My Countryside interview: Mary-Ann Ochota
The BBC presenter, anthropologist and author discusses her zest for getting outdoors, her rewarding rescue dog and the magic of holloways.
I grew up in rural Cheshire and always felt most at home in the countryside. I live in London now, but I escape whenever I can. I keep up my connection to the countryside by exploring and writing about it – but it’s also deep inside me.
The British countryside is a dynamic place. It’s been shaped by all the people who came before us – 12,000 years of permanent occupation – and it’s still evolving. The traces of those human histories are there to spot, if you know the clues to look out for.
I love exploring on foot, usually with my dog Harpo at my side. I’m a Hillwalking Ambassador for BMC and a #GetOutside champion for the Ordnance Survey. Map in hand, rucksack on my back, fresh hills and fields before me, enticing me on – that’s what makes my heart sing. I’m also game for horse riding, camping, mountain biking, climbing, scuba diving – anything that gets me outside.
Holloways, those sunken tracks that drop you into a hedgerow tunnel, are magical. I love the feeling of having feet planted in the earth with a canopy of green above, walking the old ways. Some holloways are medieval – others are probably prehistoric. You’re walking in the footsteps of the ancestors.
There’s a natural instinct to be tribal, but it does a disservice to both town and country when we default to clichés. We’re a small island and I can get to incredible wilderness areas in a few hours travel from the city. The urban/rural divide is more about mindset than geography.

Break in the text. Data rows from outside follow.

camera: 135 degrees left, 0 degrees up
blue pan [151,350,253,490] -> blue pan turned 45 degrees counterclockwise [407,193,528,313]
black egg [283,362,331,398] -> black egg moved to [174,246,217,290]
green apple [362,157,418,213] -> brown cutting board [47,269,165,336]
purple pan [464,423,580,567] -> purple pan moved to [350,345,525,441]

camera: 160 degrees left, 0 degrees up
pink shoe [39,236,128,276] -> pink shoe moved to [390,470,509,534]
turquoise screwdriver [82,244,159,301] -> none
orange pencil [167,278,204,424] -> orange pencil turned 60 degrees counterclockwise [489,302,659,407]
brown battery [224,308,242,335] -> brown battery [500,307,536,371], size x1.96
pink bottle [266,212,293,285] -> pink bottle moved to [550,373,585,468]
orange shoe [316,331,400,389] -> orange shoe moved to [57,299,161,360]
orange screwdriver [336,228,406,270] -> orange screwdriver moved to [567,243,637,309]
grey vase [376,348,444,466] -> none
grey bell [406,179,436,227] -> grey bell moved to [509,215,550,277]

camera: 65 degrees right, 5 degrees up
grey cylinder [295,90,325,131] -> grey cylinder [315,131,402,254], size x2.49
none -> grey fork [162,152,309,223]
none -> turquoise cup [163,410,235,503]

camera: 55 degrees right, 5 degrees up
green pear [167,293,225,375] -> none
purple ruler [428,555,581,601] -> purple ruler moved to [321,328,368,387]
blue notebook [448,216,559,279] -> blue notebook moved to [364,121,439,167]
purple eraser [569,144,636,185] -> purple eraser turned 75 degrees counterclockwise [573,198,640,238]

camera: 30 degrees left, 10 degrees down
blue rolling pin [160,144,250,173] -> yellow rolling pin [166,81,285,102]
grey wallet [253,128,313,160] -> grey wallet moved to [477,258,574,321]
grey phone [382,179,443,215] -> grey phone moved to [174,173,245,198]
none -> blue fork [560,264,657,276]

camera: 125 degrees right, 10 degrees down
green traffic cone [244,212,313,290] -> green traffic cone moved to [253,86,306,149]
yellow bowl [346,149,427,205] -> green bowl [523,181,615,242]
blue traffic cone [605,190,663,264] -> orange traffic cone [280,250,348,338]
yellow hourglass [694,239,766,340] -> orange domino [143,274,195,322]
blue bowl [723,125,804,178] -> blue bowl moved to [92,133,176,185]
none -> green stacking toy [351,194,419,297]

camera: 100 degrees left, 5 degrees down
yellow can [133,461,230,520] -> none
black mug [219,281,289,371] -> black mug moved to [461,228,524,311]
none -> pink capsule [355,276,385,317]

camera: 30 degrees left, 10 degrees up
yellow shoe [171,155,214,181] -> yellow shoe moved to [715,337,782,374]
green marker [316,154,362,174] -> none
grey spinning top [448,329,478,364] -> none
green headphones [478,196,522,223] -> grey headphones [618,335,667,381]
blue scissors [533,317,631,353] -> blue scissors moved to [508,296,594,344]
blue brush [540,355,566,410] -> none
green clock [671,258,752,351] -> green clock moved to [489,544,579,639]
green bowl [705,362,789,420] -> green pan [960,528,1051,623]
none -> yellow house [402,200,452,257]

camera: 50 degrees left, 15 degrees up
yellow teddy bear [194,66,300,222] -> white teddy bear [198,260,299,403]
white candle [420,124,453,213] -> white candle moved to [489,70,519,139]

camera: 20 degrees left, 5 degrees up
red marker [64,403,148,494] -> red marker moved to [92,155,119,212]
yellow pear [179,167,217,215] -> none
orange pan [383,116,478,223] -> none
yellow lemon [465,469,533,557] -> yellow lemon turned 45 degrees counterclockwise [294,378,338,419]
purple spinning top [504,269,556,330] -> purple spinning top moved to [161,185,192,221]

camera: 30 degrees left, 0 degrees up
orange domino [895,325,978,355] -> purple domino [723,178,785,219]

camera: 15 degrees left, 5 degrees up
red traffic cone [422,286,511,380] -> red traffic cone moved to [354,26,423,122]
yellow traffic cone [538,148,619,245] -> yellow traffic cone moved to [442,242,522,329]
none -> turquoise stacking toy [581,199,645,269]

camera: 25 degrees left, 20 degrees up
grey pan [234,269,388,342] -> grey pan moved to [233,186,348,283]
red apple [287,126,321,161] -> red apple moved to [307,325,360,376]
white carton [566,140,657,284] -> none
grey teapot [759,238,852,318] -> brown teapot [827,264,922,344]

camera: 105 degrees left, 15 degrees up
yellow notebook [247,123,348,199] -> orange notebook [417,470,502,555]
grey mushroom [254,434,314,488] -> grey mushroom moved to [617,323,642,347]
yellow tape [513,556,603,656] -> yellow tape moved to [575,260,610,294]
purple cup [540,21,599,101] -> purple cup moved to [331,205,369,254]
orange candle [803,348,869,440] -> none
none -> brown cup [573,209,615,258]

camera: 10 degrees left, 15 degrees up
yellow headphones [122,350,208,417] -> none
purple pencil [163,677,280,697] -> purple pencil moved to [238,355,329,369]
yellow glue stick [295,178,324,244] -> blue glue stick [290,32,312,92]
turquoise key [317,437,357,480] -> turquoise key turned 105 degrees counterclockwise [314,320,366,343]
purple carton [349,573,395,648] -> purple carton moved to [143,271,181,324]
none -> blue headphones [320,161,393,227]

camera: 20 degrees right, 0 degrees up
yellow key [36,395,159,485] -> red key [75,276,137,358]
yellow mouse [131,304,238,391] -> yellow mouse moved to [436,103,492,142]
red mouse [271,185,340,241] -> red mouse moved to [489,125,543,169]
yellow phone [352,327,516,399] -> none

I’d love to make more paths accessible. Not everyone can clamber stiles, but that shouldn’t stop them from accessing the countryside. I’d also stop people throwing litter around in the countryside. It does my head in! I walked some of the Yorkshire Three Peaks trail with a friend and we spent the day picking up sweet wrappers. It’s not just about the impact on the environment or how it looks – fundamentally, it’s disrespectful.
Andrew Price, a bushcraft expert in South Wales, is my rural hero. We met on a Time Team shoot, and now we’re pals. His extraordinary knowledge of British plants and fungi opens my eyes to details I’d miss.
The exploring bug doesn’t strike by accident. Getting excited about the outdoors has to be behaviour modelled by all of us. It’s about building confidence and skills and starting small. Wouldn’t it be wonderful if every child learned the essentials, such as map reading and first-aid? We’re facing serious challenges when it comes to planning, new development and revitalising rural communities. We need to invest in skills and infrastructure, such as farming apprenticeships and high-speed broadband, so people can build businesses in rural communities. Otherwise half the country will become toxic commuter belt and the other half will decay.
Retraining our rescue dog Harpo was so rewarding. It took a lot of work and tenacity from both of us. You’re both learning how to communicate. The animal/human bond can make for an incredible relationship.
While wild-camping with Harpo on Dartmoor, the mist descended and it was spooky and beautiful all at once. It felt as though time stopped.
I’ve been chased by cows on a footpath. I’d released the dog, which is the safest thing to do, but it didn’t stop them charging us from the other side of the field.
My Primus stove signifies freedom to go adventuring. When you’re up in the hills on your own after a glorious day’s walking, there’s nothing like a hot meal over a blue flame as the sun sets.
If I were a British wild animal, I’d be an otter. Although I’m nowhere near as graceful in the water. Or out of it, for that matter!
Cream or jam first on a scone is a trick question. If it’s a fresh scone made with buttermilk, you don’t need to put anything on it and it’s delicious. So before you can get the lids off the pot of cream and the jam jar, the scone’s in my mouth.